[研读文本]

****

邓仕华，胡章勇，吴东明，刘 腾，许 颖

成都医学院第一附属医院 检验科(成都 610500)

肺癌作为最常见的恶性肿瘤之一，发病率、病死率都高居所有恶性肿瘤之首，分别占11.6%和18.4%[1]。临床上肺癌又分为非小细胞肺癌(non-small cell lung cancer，NSCLC)和小细胞肺癌，其中NSCLC约占85%。目前，尽管临床上对肺癌的治疗已经取得了十足的进展，但肺癌的预后仍不如人意。肺癌早期临床症状不明显，导致肺癌患者预后不良的主要原因是肺癌晚期时肿瘤细胞转移，且缺乏有效的治疗措施。

目前关于肺癌转移的具体分子机制尚未完全阐明。上皮间质转化(epithelial-mesenchymal transition，EMT)是肿瘤细胞发生转移的主要过程之一，常常受到多种基因的调节。在正常组织中，EMT与器官的发育、形成、组织的重塑和伤口的愈合有关。在肿瘤细胞发生EMT的过程中，极化的、迁移能力差的上皮细胞获得高度恶性细胞的特征，特别是运动性、侵袭性和传播能力[2]。EMT促进肿瘤迁移和侵袭的作用是基于间质标志物的富集(如N-cadherin)和上皮细胞标志物的减少(如E-cadherin)[3]而实现。近年研究[4-5]表明，长链非编码RNA(long non-coding RNA，LncRNA)与包括肺癌在内的多种肿瘤的发生发展密切相关。核仁小分子RNA宿主基因1(small nucleolar RNA host gene 1，SNHG1)是一个LncRNA，在人体组织中广泛表达，与多种肿瘤的发生发展均有一定关系。已有研究[6-7]表明，SNHG1可通过调控微小RNA(microRNA)而间接促进肺癌细胞的恶性化进展，但具体机制仍未有统一定论。因此，本研究在此基础上， 进一步探讨 SNHG1 在NSCLC细胞迁移和侵袭和中的作用及其可能机制。

****

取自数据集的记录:
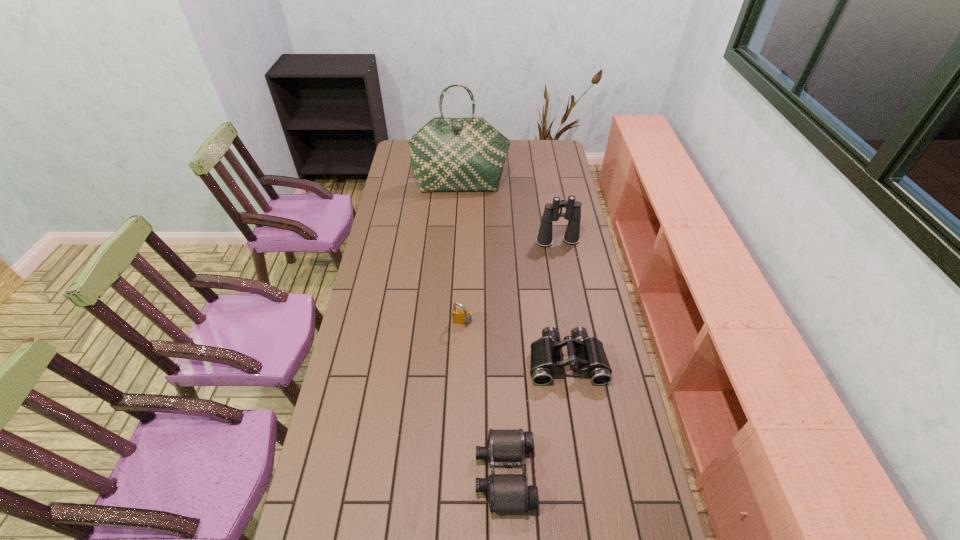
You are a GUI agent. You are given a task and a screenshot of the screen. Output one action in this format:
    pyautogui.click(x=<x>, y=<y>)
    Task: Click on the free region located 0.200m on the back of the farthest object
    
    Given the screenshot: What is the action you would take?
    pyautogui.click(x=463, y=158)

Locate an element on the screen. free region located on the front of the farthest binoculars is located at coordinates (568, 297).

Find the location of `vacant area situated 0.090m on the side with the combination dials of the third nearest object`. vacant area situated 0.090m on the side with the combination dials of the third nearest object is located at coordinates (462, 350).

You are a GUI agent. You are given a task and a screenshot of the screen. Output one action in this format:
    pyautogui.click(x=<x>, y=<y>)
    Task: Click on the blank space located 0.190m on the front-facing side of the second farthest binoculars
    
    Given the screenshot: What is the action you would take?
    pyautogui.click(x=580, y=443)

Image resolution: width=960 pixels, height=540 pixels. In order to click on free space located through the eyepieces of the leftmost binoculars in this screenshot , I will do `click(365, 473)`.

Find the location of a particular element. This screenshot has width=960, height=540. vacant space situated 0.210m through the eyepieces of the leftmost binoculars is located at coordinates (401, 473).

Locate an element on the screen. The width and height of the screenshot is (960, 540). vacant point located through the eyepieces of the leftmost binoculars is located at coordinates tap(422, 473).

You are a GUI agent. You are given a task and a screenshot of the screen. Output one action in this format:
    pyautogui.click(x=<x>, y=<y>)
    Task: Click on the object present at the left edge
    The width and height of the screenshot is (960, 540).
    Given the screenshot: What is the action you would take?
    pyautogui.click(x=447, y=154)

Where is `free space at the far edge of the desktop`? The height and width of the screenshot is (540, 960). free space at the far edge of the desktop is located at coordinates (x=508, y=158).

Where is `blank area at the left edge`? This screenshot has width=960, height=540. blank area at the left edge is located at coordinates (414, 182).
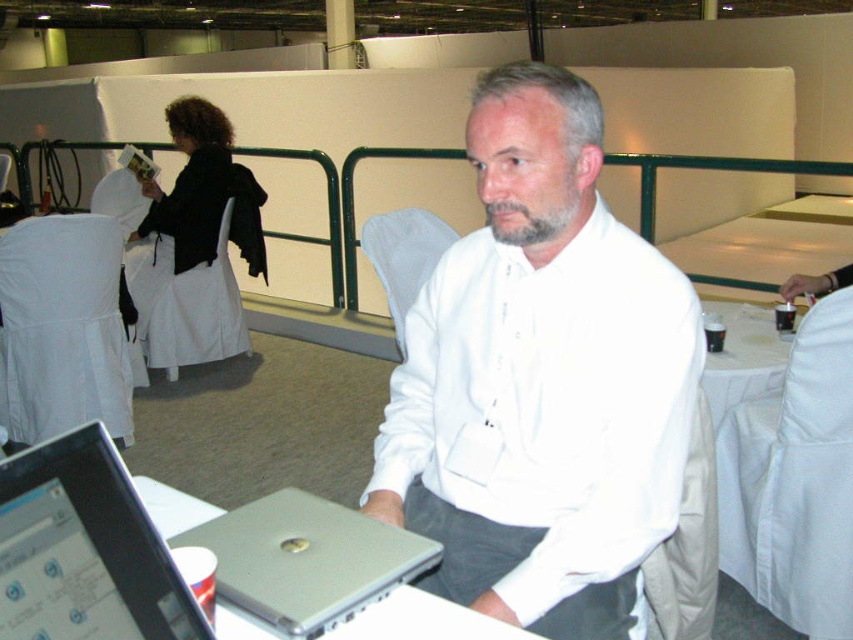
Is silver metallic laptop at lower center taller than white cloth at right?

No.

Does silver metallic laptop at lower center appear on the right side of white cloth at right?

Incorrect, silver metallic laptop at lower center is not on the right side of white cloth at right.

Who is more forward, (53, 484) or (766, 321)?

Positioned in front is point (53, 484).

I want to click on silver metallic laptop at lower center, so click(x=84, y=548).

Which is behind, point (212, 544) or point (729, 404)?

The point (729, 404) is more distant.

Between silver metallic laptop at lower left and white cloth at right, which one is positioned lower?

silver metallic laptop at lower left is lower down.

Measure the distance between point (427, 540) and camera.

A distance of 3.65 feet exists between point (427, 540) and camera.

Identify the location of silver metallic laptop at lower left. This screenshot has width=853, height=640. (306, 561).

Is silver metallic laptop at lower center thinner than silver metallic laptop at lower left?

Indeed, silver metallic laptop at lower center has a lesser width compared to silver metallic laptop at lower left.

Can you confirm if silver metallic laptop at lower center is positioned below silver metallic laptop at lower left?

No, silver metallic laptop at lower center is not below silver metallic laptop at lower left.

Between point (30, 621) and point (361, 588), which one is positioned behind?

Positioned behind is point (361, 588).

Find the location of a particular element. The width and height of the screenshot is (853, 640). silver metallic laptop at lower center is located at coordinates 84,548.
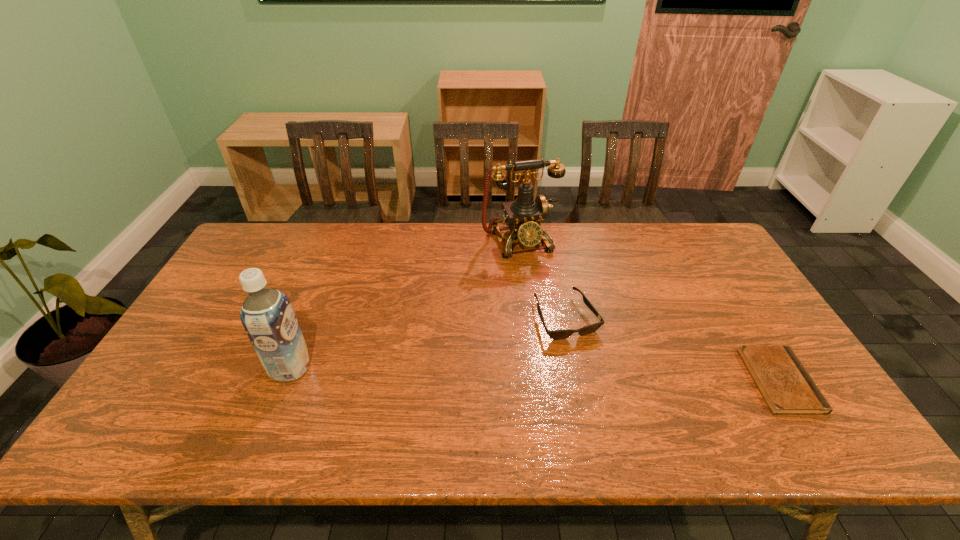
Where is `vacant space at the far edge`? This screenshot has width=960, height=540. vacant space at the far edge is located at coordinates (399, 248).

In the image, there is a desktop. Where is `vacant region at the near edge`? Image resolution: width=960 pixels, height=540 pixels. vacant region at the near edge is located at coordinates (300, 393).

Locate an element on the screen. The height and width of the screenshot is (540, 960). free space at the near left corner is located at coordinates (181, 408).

****

在关于SNHG1与肺癌转移的这段文字中，哪些英文缩写首次出现时在括号里附有英文全称？请列出每个缩写及文中对应的中文名称。 所附各行在此用不到。

[本题作答]
- NSCLC：非小细胞肺癌
- EMT：上皮间质转化
- LncRNA：长链非编码RNA
- SNHG1：核仁小分子RNA宿主基因1